Question

Solve the following : $$1+\sec 20{}^{\circ }-\sqrt{3}\cot 40{}^{\circ }$$

Answer 1

Hint: Now to solve this question we need to simplify all the trigonometric functions using their formulas. We convert them into sine and cos functions using the formulas that $$\sec x={\displaystyle \frac{1}{\cos x}}$$ and $$\cot x={\displaystyle \frac{\cos x}{\sin x}}$$ . Now students will also need to use the formula that $$\sin (a-b)=\sin a\cos b-\cos a\sin b$$ to further simplify and solve this equation and find the necessary answer we need in this question.

Complete step-by-step answer:
Now here in this question we need to find the value of the expression $$1+\sec 20{}^{\circ }-\sqrt{3}\cot 40{}^{\circ }$$ . Now to find its value we can name the expression to be
$$E=1+\sec 20{}^{\circ }-\sqrt{3}\cot 40{}^{\circ }$$
Now to solve this further we will start by making these equations in the form of sine and cos functions to make it simpler to solve.

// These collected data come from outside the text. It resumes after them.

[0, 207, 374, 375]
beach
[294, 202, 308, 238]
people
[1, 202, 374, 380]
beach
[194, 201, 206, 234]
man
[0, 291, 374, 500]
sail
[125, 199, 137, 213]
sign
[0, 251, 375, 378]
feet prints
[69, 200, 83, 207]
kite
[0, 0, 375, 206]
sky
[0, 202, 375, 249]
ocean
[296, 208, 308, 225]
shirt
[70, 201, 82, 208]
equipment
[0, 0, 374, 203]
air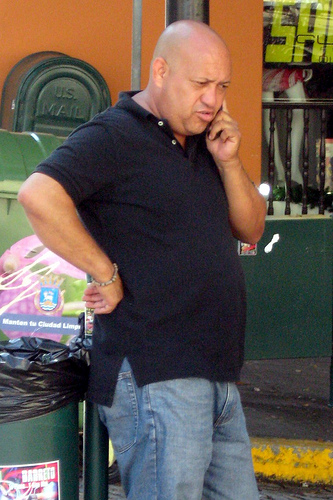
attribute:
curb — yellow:
[257, 437, 331, 486]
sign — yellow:
[263, 1, 331, 63]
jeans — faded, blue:
[95, 359, 273, 499]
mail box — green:
[0, 49, 112, 135]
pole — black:
[66, 371, 122, 494]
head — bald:
[148, 17, 230, 134]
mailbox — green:
[0, 49, 110, 136]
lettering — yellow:
[268, 6, 332, 70]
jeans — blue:
[98, 356, 261, 497]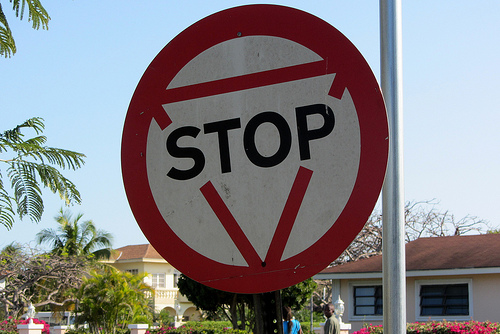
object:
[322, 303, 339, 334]
boy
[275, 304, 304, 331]
woman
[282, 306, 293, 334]
ponytail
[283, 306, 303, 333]
person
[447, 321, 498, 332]
flowers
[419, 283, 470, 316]
window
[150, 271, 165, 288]
window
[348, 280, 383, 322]
window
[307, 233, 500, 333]
home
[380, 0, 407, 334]
pole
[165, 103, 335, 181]
sign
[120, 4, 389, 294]
sign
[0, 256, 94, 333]
trees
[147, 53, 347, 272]
triangle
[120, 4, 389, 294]
circle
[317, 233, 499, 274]
roof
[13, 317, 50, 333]
flowers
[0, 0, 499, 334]
clear day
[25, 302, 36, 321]
statue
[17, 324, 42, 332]
stand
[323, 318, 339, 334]
top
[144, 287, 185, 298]
balcony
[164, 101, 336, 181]
word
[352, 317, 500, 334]
bush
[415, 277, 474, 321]
trim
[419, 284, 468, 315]
slats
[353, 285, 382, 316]
slats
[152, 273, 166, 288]
slats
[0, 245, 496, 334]
street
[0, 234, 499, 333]
city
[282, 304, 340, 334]
two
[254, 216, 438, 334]
camera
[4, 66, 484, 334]
camera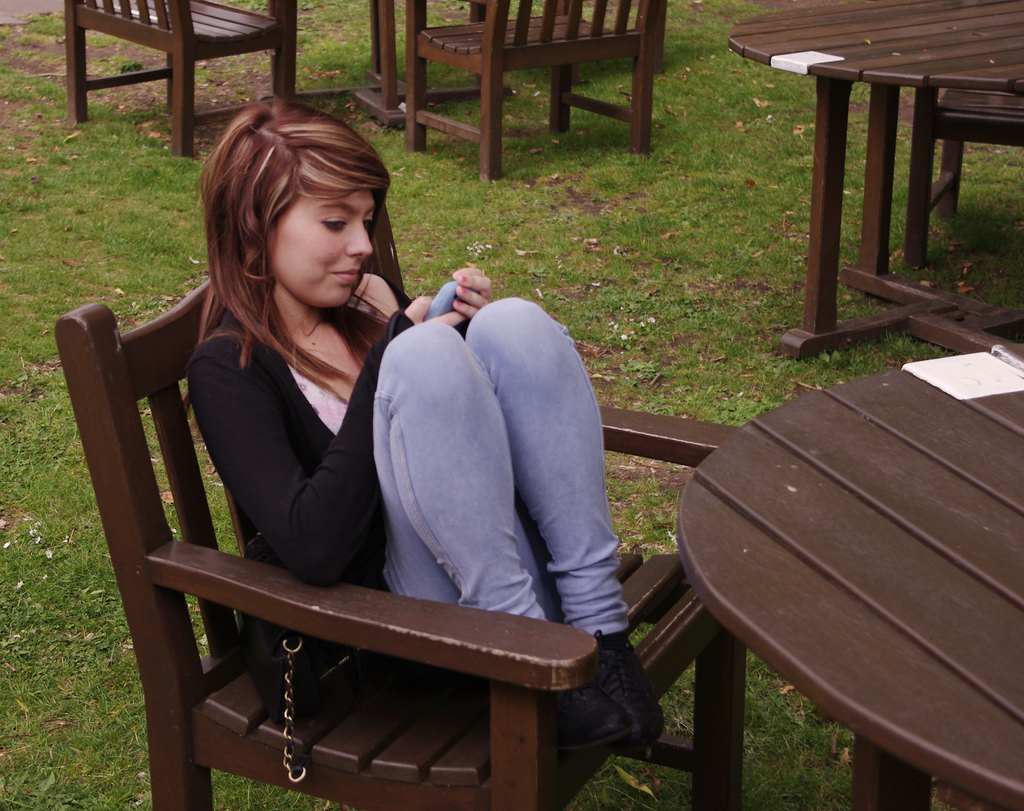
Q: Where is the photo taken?
A: In a park.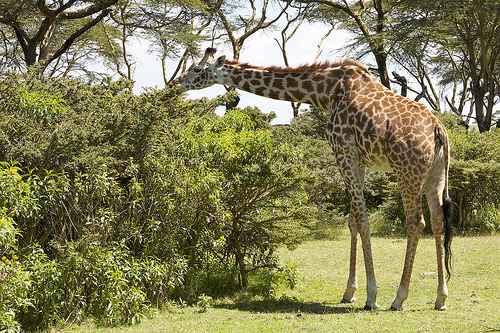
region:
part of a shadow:
[249, 302, 254, 323]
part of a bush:
[131, 196, 146, 219]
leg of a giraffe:
[367, 206, 384, 248]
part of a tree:
[166, 149, 201, 191]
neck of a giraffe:
[294, 83, 299, 89]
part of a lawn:
[312, 265, 327, 301]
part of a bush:
[108, 194, 126, 223]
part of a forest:
[127, 188, 154, 237]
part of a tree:
[430, 97, 442, 108]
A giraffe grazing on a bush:
[157, 38, 253, 108]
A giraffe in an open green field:
[165, 45, 491, 324]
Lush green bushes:
[33, 101, 213, 290]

To convert the equation we use the formula of secant and cot that $$\sec x={\displaystyle \frac{1}{\cos x}}$$ and $$\cot x={\displaystyle \frac{\cos x}{\sin x}}$$ . By substituting these values in the above given expression we get
$$E=1+{\displaystyle \frac{1}{\cos 20{}^{\circ }}}-\sqrt{3}{\displaystyle \frac{\cos 40{}^{\circ }}{\sin 40{}^{\circ }}}$$


Now we take the first and third term of this equation and taking its LCM we get
$$E={\displaystyle \frac{\sin 40{}^{\circ }-\sqrt{3}\cos 40{}^{\circ }}{\sin 40{}^{\circ }}}+{\displaystyle \frac{1}{\cos 20{}^{\circ }}}$$
Now in first term to simplify it further we multiply and divide both the numerator and denominator by 2 giving us
$$E=2{\displaystyle \frac{({\displaystyle \frac{1}{2}}\sin 40{}^{\circ }-{\displaystyle \frac{\sqrt{3}}{2}}\cos 40{}^{\circ })}{\sin 40{}^{\circ }}}+{\displaystyle \frac{1}{\cos 20{}^{\circ }}}$$
Now we know that we can write $$\cos 60{}^{\circ }={\displaystyle \frac{1}{2}}$$ and we can also write $$\sin 60{}^{\circ }={\displaystyle \frac{\sqrt{3}}{2}}$$
$$E=2{\displaystyle \frac{(\cos 60{}^{\circ }\sin 40{}^{\circ }-\sin 60{}^{\circ }\cos 40{}^{\circ })}{\sin 40{}^{\circ }}}+{\displaystyle \frac{1}{\cos 20{}^{\circ }}}$$
Now we can see that the numerator of first term is in the form of $$\sin (a-b)=\sin a\cos b-\cos a\sin b$$ therefore we can see that a is $$40{}^{\circ }$$ and b is $$60{}^{\circ }$$. So we can write this equation is
$$E=2{\displaystyle \frac{\sin (40{}^{\circ }-60{}^{\circ })}{\sin 40{}^{\circ }}}+{\displaystyle \frac{1}{\cos 20{}^{\circ }}}$$
We can also write $$\sin 40{}^{\circ }$$in the form of half angle of sine which gives us $$\sin 40{}^{\circ }=2\sin 20{}^{\circ }\cos 20{}^{\circ }$$ and we also know that negative angle of sine is always equal to negative of sine that is $$\sin (-x)=-\sin x$$; Therefore putting these values we get;
$$E={\displaystyle \frac{-2\sin 20{}^{\circ }}{2\sin 20{}^{\circ }\cos 20{}^{\circ }}}+{\displaystyle \frac{1}{\cos 20{}^{\circ }}}$$
Now cancelling the common terms from both numerator and denominator
$$E=-{\displaystyle \frac{1}{\cos 20{}^{\circ }}}+{\displaystyle \frac{1}{\cos 20{}^{\circ }}}$$
Therefore we get
$$E=0$$
So we can say that ; $$1+\sec 20{}^{\circ }-\sqrt{3}\cot 40{}^{\circ }=0$$

Note: To solve questions like this students should always try to remember the half angle and double angle formulas of functions. Converting them into sine and cos functions gives us a way to easily simplify these expressions. Students must also know the product and addition formulas of trigonometric functions. Another necessity required is to know the trigonometric values of all basic angles.